#### [Data for this exercise]

◆ ◆ ◆ ◆ ◆ ◆ ◆

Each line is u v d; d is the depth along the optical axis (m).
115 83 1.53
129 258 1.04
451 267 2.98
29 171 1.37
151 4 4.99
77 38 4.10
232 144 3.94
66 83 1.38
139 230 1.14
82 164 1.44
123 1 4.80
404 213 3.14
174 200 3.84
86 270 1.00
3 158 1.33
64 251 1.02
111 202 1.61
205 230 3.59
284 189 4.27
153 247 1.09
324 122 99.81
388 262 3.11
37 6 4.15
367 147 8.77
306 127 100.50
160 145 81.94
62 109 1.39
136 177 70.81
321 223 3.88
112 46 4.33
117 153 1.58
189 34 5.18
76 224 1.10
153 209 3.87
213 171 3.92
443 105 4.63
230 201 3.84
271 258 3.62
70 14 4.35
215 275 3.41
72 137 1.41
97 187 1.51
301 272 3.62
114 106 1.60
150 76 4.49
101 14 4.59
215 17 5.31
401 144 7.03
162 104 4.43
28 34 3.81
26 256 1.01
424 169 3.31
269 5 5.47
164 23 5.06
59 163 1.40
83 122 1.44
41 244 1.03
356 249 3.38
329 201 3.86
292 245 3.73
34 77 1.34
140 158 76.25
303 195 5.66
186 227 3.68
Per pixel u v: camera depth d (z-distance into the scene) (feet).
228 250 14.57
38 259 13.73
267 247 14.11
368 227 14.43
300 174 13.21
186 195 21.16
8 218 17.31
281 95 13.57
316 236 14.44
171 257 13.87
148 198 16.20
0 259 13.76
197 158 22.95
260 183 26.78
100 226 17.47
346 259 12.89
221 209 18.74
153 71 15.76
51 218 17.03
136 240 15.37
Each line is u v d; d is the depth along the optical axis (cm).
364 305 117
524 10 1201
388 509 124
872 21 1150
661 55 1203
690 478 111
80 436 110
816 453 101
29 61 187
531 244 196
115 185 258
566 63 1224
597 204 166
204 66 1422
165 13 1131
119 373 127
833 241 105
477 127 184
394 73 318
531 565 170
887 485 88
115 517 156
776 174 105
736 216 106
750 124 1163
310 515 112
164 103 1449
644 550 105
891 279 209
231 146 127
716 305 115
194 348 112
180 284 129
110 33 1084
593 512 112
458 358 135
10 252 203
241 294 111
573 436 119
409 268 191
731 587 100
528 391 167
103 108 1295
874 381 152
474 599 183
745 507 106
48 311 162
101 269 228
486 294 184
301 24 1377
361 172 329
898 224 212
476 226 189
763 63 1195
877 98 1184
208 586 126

◆ ◆ ◆ ◆ ◆ ◆ ◆

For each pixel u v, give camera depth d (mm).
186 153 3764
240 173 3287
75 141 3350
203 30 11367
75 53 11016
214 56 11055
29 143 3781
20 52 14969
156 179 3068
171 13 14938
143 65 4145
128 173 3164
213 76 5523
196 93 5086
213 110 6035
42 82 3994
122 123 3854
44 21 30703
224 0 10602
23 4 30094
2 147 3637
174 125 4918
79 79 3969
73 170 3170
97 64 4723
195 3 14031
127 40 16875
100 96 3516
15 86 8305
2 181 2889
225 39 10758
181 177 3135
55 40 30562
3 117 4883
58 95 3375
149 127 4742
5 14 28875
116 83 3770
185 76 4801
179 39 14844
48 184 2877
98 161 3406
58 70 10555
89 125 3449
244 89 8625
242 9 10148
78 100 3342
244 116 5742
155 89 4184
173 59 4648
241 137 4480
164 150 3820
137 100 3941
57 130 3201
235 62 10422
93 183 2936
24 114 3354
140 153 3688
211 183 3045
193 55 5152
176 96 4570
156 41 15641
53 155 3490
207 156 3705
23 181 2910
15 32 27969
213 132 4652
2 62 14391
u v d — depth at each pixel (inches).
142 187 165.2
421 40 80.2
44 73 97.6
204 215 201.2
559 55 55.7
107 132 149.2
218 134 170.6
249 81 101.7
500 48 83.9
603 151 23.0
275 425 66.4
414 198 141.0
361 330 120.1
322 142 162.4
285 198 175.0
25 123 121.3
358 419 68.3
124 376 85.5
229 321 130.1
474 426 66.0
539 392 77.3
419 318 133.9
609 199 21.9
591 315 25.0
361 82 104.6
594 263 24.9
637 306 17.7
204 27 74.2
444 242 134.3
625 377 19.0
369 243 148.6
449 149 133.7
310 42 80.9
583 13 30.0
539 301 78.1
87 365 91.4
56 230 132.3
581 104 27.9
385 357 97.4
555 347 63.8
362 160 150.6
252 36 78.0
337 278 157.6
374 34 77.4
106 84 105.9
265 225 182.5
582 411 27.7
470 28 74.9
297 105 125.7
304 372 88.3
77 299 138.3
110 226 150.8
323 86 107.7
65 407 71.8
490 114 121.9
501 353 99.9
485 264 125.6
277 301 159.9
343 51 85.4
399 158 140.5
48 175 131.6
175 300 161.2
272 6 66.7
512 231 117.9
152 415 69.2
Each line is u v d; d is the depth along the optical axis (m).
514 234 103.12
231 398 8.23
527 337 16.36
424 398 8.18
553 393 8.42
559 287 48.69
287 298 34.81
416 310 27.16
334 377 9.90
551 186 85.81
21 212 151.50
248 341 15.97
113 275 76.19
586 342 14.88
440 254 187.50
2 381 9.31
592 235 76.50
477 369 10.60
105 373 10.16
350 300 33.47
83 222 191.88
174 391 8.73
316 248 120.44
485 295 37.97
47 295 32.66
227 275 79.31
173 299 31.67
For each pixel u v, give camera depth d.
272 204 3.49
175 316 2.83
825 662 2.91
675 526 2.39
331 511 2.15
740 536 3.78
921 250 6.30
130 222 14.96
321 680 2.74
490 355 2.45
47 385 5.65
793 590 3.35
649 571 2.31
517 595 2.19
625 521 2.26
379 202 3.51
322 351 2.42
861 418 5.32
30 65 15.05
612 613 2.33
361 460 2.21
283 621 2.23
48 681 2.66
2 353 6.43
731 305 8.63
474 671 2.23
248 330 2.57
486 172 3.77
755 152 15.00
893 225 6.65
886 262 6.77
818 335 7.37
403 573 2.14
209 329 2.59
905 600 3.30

◆ ◆ ◆ ◆ ◆ ◆ ◆

#### [Directions for this task]
Retype exactly the lines of the data above that fall between the line with "0 259 13.76" and the line with "208 586 126", inclusive, and add nothing.

#### [Exercise answer]
0 259 13.76
197 158 22.95
260 183 26.78
100 226 17.47
346 259 12.89
221 209 18.74
153 71 15.76
51 218 17.03
136 240 15.37
Each line is u v d; d is the depth along the optical axis (cm).
364 305 117
524 10 1201
388 509 124
872 21 1150
661 55 1203
690 478 111
80 436 110
816 453 101
29 61 187
531 244 196
115 185 258
566 63 1224
597 204 166
204 66 1422
165 13 1131
119 373 127
833 241 105
477 127 184
394 73 318
531 565 170
887 485 88
115 517 156
776 174 105
736 216 106
750 124 1163
310 515 112
164 103 1449
644 550 105
891 279 209
231 146 127
716 305 115
194 348 112
180 284 129
110 33 1084
593 512 112
458 358 135
10 252 203
241 294 111
573 436 119
409 268 191
731 587 100
528 391 167
103 108 1295
874 381 152
474 599 183
745 507 106
48 311 162
101 269 228
486 294 184
301 24 1377
361 172 329
898 224 212
476 226 189
763 63 1195
877 98 1184
208 586 126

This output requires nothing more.